Task objective ▸ Within these entries, how many lines contain the word "suas"? Answer with the number alone.

Dataset entries
────

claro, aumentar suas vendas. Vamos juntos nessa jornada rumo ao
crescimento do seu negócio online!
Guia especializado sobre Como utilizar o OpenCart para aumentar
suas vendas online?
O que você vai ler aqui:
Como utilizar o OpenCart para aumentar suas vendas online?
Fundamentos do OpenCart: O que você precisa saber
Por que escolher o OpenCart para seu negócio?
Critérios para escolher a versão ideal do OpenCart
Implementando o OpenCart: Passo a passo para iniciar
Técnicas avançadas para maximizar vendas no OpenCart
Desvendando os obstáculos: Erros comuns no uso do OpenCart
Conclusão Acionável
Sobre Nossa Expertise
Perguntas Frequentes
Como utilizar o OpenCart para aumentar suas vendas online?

────

Answer box ▸ 4